#### Exercise objective:
Return all of the entries below exactly as they are given.

#### Extracted entries:
:::::

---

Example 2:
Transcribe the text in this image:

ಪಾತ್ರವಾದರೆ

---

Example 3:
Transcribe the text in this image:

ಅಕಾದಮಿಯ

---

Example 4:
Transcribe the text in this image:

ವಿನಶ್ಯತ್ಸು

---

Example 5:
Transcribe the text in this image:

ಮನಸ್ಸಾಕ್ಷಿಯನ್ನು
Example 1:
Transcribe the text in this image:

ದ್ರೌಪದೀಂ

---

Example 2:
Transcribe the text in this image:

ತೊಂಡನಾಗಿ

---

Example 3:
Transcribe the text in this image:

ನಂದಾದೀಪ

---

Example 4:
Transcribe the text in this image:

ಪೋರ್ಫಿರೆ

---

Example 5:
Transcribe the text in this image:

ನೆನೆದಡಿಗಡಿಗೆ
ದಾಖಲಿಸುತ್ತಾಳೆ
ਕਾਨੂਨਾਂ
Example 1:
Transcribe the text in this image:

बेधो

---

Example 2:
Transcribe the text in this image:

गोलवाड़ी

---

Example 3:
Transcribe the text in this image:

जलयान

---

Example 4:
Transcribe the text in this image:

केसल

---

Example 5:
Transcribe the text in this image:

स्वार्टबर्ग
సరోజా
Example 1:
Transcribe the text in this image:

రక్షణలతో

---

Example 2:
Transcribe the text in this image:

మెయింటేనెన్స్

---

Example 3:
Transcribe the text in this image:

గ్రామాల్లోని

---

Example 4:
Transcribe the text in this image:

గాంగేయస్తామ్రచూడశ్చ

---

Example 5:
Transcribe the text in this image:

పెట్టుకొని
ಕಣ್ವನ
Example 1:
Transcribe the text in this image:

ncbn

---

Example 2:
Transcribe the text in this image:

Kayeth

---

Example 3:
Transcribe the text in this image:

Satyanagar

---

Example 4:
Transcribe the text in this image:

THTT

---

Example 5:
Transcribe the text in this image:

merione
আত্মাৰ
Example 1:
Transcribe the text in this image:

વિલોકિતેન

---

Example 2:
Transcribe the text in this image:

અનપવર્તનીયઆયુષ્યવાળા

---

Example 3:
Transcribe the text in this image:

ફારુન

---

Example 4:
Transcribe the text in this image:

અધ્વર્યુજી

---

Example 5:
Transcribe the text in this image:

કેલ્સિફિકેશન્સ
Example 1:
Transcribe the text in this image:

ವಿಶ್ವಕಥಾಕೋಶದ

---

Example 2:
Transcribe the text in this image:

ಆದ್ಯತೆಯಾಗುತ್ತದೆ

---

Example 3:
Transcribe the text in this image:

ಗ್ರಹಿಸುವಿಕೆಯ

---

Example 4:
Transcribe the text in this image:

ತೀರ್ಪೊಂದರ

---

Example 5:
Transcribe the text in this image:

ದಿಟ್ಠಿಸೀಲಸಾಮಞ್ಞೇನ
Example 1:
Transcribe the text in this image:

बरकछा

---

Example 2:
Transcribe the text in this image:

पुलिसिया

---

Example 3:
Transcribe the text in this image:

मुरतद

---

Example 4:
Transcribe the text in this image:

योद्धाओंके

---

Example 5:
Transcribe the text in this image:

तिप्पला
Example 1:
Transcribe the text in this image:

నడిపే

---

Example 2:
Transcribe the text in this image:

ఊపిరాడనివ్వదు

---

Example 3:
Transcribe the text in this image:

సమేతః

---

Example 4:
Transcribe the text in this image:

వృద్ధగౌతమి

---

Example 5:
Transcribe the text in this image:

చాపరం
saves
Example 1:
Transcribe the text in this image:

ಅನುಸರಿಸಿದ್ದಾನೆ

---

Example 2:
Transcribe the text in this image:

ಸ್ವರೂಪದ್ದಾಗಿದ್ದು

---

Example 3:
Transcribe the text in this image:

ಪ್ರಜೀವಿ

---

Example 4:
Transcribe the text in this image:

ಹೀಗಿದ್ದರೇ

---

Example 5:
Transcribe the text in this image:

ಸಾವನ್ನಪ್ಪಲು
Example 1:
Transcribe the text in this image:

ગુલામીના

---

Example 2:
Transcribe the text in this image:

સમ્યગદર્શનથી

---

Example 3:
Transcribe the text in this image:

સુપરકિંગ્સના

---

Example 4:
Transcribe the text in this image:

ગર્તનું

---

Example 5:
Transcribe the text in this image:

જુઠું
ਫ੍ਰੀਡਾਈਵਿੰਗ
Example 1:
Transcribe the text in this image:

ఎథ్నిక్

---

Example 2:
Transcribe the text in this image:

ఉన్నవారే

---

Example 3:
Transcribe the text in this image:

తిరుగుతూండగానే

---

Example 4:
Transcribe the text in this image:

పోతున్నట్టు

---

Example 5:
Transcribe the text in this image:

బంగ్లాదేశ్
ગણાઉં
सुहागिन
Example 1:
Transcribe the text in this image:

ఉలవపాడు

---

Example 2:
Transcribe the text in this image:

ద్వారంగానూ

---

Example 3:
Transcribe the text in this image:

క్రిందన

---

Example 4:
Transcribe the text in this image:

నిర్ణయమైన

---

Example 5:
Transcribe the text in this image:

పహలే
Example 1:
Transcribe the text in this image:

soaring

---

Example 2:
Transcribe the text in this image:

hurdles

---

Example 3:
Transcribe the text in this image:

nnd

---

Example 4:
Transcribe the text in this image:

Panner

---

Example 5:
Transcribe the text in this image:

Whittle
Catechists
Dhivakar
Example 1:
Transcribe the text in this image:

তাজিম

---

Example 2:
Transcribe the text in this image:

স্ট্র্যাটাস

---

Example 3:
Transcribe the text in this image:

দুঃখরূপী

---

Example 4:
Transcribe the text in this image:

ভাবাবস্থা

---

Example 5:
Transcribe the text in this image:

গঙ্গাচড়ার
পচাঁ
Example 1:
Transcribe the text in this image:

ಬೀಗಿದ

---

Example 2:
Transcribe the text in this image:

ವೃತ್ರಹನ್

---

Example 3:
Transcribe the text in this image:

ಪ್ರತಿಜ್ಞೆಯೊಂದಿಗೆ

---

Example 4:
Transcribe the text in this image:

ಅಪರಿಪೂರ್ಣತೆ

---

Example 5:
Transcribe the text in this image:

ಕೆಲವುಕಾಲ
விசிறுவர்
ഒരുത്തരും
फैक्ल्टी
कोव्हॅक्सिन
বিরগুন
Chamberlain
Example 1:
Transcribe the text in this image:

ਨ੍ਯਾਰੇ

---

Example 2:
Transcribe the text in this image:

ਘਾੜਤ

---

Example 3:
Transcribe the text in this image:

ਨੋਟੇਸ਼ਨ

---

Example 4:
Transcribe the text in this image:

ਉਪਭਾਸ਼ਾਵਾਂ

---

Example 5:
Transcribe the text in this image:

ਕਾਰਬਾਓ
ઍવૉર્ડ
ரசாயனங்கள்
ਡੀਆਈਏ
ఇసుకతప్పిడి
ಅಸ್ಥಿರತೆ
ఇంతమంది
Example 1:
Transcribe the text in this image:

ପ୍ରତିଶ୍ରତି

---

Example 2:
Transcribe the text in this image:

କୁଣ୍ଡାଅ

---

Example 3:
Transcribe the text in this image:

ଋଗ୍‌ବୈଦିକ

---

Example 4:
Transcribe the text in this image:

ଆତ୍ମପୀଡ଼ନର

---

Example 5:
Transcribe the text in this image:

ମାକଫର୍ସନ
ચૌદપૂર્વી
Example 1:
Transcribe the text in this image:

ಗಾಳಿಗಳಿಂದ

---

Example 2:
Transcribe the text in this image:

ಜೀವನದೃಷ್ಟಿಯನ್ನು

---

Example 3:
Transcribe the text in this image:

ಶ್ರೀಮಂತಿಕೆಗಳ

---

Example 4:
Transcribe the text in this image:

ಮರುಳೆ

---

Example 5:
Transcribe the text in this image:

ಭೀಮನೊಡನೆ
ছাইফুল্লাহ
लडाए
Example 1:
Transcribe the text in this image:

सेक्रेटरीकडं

:::::

#### Solution to the exercise:
---

Example 2:
Transcribe the text in this image:

ಪಾತ್ರವಾದರೆ

---

Example 3:
Transcribe the text in this image:

ಅಕಾದಮಿಯ

---

Example 4:
Transcribe the text in this image:

ವಿನಶ್ಯತ್ಸು

---

Example 5:
Transcribe the text in this image:

ಮನಸ್ಸಾಕ್ಷಿಯನ್ನು
Example 1:
Transcribe the text in this image:

ದ್ರೌಪದೀಂ

---

Example 2:
Transcribe the text in this image:

ತೊಂಡನಾಗಿ

---

Example 3:
Transcribe the text in this image:

ನಂದಾದೀಪ

---

Example 4:
Transcribe the text in this image:

ಪೋರ್ಫಿರೆ

---

Example 5:
Transcribe the text in this image:

ನೆನೆದಡಿಗಡಿಗೆ
ದಾಖಲಿಸುತ್ತಾಳೆ
ਕਾਨੂਨਾਂ
Example 1:
Transcribe the text in this image:

बेधो

---

Example 2:
Transcribe the text in this image:

गोलवाड़ी

---

Example 3:
Transcribe the text in this image:

जलयान

---

Example 4:
Transcribe the text in this image:

केसल

---

Example 5:
Transcribe the text in this image:

स्वार्टबर्ग
సరోజా
Example 1:
Transcribe the text in this image:

రక్షణలతో

---

Example 2:
Transcribe the text in this image:

మెయింటేనెన్స్

---

Example 3:
Transcribe the text in this image:

గ్రామాల్లోని

---

Example 4:
Transcribe the text in this image:

గాంగేయస్తామ్రచూడశ్చ

---

Example 5:
Transcribe the text in this image:

పెట్టుకొని
ಕಣ್ವನ
Example 1:
Transcribe the text in this image:

ncbn

---

Example 2:
Transcribe the text in this image:

Kayeth

---

Example 3:
Transcribe the text in this image:

Satyanagar

---

Example 4:
Transcribe the text in this image:

THTT

---

Example 5:
Transcribe the text in this image:

merione
আত্মাৰ
Example 1:
Transcribe the text in this image:

વિલોકિતેન

---

Example 2:
Transcribe the text in this image:

અનપવર્તનીયઆયુષ્યવાળા

---

Example 3:
Transcribe the text in this image:

ફારુન

---

Example 4:
Transcribe the text in this image:

અધ્વર્યુજી

---

Example 5:
Transcribe the text in this image:

કેલ્સિફિકેશન્સ
Example 1:
Transcribe the text in this image:

ವಿಶ್ವಕಥಾಕೋಶದ

---

Example 2:
Transcribe the text in this image:

ಆದ್ಯತೆಯಾಗುತ್ತದೆ

---

Example 3:
Transcribe the text in this image:

ಗ್ರಹಿಸುವಿಕೆಯ

---

Example 4:
Transcribe the text in this image:

ತೀರ್ಪೊಂದರ

---

Example 5:
Transcribe the text in this image:

ದಿಟ್ಠಿಸೀಲಸಾಮಞ್ಞೇನ
Example 1:
Transcribe the text in this image:

बरकछा

---

Example 2:
Transcribe the text in this image:

पुलिसिया

---

Example 3:
Transcribe the text in this image:

मुरतद

---

Example 4:
Transcribe the text in this image:

योद्धाओंके

---

Example 5:
Transcribe the text in this image:

तिप्पला
Example 1:
Transcribe the text in this image:

నడిపే

---

Example 2:
Transcribe the text in this image:

ఊపిరాడనివ్వదు

---

Example 3:
Transcribe the text in this image:

సమేతః

---

Example 4:
Transcribe the text in this image:

వృద్ధగౌతమి

---

Example 5:
Transcribe the text in this image:

చాపరం
saves
Example 1:
Transcribe the text in this image:

ಅನುಸರಿಸಿದ್ದಾನೆ

---

Example 2:
Transcribe the text in this image:

ಸ್ವರೂಪದ್ದಾಗಿದ್ದು

---

Example 3:
Transcribe the text in this image:

ಪ್ರಜೀವಿ

---

Example 4:
Transcribe the text in this image:

ಹೀಗಿದ್ದರೇ

---

Example 5:
Transcribe the text in this image:

ಸಾವನ್ನಪ್ಪಲು
Example 1:
Transcribe the text in this image:

ગુલામીના

---

Example 2:
Transcribe the text in this image:

સમ્યગદર્શનથી

---

Example 3:
Transcribe the text in this image:

સુપરકિંગ્સના

---

Example 4:
Transcribe the text in this image:

ગર્તનું

---

Example 5:
Transcribe the text in this image:

જુઠું
ਫ੍ਰੀਡਾਈਵਿੰਗ
Example 1:
Transcribe the text in this image:

ఎథ్నిక్

---

Example 2:
Transcribe the text in this image:

ఉన్నవారే

---

Example 3:
Transcribe the text in this image:

తిరుగుతూండగానే

---

Example 4:
Transcribe the text in this image:

పోతున్నట్టు

---

Example 5:
Transcribe the text in this image:

బంగ్లాదేశ్
ગણાઉં
सुहागिन
Example 1:
Transcribe the text in this image:

ఉలవపాడు

---

Example 2:
Transcribe the text in this image:

ద్వారంగానూ

---

Example 3:
Transcribe the text in this image:

క్రిందన

---

Example 4:
Transcribe the text in this image:

నిర్ణయమైన

---

Example 5:
Transcribe the text in this image:

పహలే
Example 1:
Transcribe the text in this image:

soaring

---

Example 2:
Transcribe the text in this image:

hurdles

---

Example 3:
Transcribe the text in this image:

nnd

---

Example 4:
Transcribe the text in this image:

Panner

---

Example 5:
Transcribe the text in this image:

Whittle
Catechists
Dhivakar
Example 1:
Transcribe the text in this image:

তাজিম

---

Example 2:
Transcribe the text in this image:

স্ট্র্যাটাস

---

Example 3:
Transcribe the text in this image:

দুঃখরূপী

---

Example 4:
Transcribe the text in this image:

ভাবাবস্থা

---

Example 5:
Transcribe the text in this image:

গঙ্গাচড়ার
পচাঁ
Example 1:
Transcribe the text in this image:

ಬೀಗಿದ

---

Example 2:
Transcribe the text in this image:

ವೃತ್ರಹನ್

---

Example 3:
Transcribe the text in this image:

ಪ್ರತಿಜ್ಞೆಯೊಂದಿಗೆ

---

Example 4:
Transcribe the text in this image:

ಅಪರಿಪೂರ್ಣತೆ

---

Example 5:
Transcribe the text in this image:

ಕೆಲವುಕಾಲ
விசிறுவர்
ഒരുത്തരും
फैक्ल्टी
कोव्हॅक्सिन
বিরগুন
Chamberlain
Example 1:
Transcribe the text in this image:

ਨ੍ਯਾਰੇ

---

Example 2:
Transcribe the text in this image:

ਘਾੜਤ

---

Example 3:
Transcribe the text in this image:

ਨੋਟੇਸ਼ਨ

---

Example 4:
Transcribe the text in this image:

ਉਪਭਾਸ਼ਾਵਾਂ

---

Example 5:
Transcribe the text in this image:

ਕਾਰਬਾਓ
ઍવૉર્ડ
ரசாயனங்கள்
ਡੀਆਈਏ
ఇసుకతప్పిడి
ಅಸ್ಥಿರತೆ
ఇంతమంది
Example 1:
Transcribe the text in this image:

ପ୍ରତିଶ୍ରତି

---

Example 2:
Transcribe the text in this image:

କୁଣ୍ଡାଅ

---

Example 3:
Transcribe the text in this image:

ଋଗ୍‌ବୈଦିକ

---

Example 4:
Transcribe the text in this image:

ଆତ୍ମପୀଡ଼ନର

---

Example 5:
Transcribe the text in this image:

ମାକଫର୍ସନ
ચૌદપૂર્વી
Example 1:
Transcribe the text in this image:

ಗಾಳಿಗಳಿಂದ

---

Example 2:
Transcribe the text in this image:

ಜೀವನದೃಷ್ಟಿಯನ್ನು

---

Example 3:
Transcribe the text in this image:

ಶ್ರೀಮಂತಿಕೆಗಳ

---

Example 4:
Transcribe the text in this image:

ಮರುಳೆ

---

Example 5:
Transcribe the text in this image:

ಭೀಮನೊಡನೆ
ছাইফুল্লাহ
लडाए
Example 1:
Transcribe the text in this image:

सेक्रेटरीकडं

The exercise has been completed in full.